◆ O que fazer: Reproduza, por favor, sem nenhuma alteração, a passagem do texto sobre sistemas econômicos que vai de "A expressão Economia de" até "(com interferência governamental)".

A expressão Economia de Mercado designa um tipo de sistema econômico que as principais decisões quanto, o que, como, e para quem devem ser produzidos os bens são tomadas pelo próprio mercado. Opõe-se, portanto às designadas Economias de Direção Central em que essas decisões são tomadas pelo Estado. Pelo contrario numa economia de mercado o papel do Estado na economia é reduzida ao mínimo necessário para garantir o funcionamento do próprio mercado, nomeadamente através da regulação, da fiscalização e da correção de algumas falhas do mercado.
FUNCIONAMENTO DE UMA ECONOMIA DE MERCADO
As economias de mercado podem ser analisadas por dois sistemas:
- Sistemas de concorrência pura (sem interferência do governo)
- Sistemas de economia mista (com interferência governamental)
No sistema de concorrência pura ou perfeitamente competitivo, predomina o laissez- faire(expressão-símbolo do liberalismo econômico, na versão mais pura decapitalismo de que o mercado deve funcionar livremente, sem interferência) milhares de produtos e milhões de consumidores têm condições de resolver os problemas econômicos fundamentais (o que e quanto, como e para quem produzir), como que guiados por uma “mão invisível”. Isso sem a necessidade de intervenção do Estado na atividade econômica.
CONCEITO DE ECONOMIA CENTRALIZADA
A expressão economia centralizada (ou economia de direção central) designa um tipo de sistema econômico em que as principais decisões quanto, o que, como e para quem devem ser produzidos os bens são tomadas ao nível central pelo Estado. Opõe-se, portanto as designadas Economias de Mercado em que a intervenção do Estado na economia é reduzida ao mínimo possível para garantir o funcionamento do próprio mercado.
Numa economia centralizada a propriedade dos fatores de produção é coletiva ou estatal e o mecanismo regulador da economia são os planos efetuados pelo próprio Estado, desenvolvidos com o objetivo de maximizar a satisfação de necessidades da população. Neste plano é definida toda orientação econômica nomeadamente, os preços, as quantidades de bens a produzir, os locais de produção etc., retirando toda liberdade de atuação aos agentes econômicos. Esta forma de atuar sobre a economia, obriga a um profundo conhecimento das necessidades dos indivíduos e dos fatores produtivos disponíveis, pois só assim é possível determinar o que, quanto, como e para quem produzir.

◆ Trechos dos registros:
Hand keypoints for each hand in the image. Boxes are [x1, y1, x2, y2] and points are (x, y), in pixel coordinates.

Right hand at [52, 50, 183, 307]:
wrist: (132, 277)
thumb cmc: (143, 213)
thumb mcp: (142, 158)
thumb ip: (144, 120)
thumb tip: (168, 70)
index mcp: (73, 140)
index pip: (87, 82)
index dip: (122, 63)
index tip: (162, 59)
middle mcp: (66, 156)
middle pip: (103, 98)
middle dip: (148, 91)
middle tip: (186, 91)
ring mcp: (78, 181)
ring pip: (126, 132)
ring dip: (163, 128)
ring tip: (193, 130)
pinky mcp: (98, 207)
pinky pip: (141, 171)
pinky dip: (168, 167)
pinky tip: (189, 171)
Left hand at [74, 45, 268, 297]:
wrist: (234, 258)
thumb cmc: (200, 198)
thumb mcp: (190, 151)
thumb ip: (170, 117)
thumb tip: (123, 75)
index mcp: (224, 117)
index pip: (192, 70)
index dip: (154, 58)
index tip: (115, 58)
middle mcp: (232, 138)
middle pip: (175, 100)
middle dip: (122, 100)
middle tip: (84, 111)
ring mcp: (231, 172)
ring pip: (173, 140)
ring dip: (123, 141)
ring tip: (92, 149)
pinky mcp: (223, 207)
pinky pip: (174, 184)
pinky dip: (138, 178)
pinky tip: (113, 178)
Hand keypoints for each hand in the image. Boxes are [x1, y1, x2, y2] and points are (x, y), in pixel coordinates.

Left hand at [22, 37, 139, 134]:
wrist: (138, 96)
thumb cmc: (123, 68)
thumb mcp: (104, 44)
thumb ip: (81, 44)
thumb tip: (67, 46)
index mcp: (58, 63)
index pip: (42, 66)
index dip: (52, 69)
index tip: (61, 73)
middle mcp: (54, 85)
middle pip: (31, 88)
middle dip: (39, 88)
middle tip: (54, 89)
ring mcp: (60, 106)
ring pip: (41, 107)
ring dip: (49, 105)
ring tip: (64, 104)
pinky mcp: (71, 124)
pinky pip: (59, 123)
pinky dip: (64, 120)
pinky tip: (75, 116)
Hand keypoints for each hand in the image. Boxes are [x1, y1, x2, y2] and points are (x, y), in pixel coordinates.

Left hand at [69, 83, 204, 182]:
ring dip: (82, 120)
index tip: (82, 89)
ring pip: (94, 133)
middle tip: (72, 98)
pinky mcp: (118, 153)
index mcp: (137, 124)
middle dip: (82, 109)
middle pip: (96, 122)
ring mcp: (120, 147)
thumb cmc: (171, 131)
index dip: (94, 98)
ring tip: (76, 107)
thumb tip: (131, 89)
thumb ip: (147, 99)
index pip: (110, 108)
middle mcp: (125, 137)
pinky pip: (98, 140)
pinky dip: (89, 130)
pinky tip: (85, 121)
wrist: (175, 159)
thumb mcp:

◆ Campo de resposta:
A expressão Economia de Mercado designa um tipo de sistema econômico que as principais decisões quanto, o que, como, e para quem devem ser produzidos os bens são tomadas pelo próprio mercado. Opõe-se, portanto às designadas Economias de Direção Central em que essas decisões são tomadas pelo Estado. Pelo contrario numa economia de mercado o papel do Estado na economia é reduzida ao mínimo necessário para garantir o funcionamento do próprio mercado, nomeadamente através da regulação, da fiscalização e da correção de algumas falhas do mercado.
FUNCIONAMENTO DE UMA ECONOMIA DE MERCADO
As economias de mercado podem ser analisadas por dois sistemas:
- Sistemas de concorrência pura (sem interferência do governo)
- Sistemas de economia mista (com interferência governamental)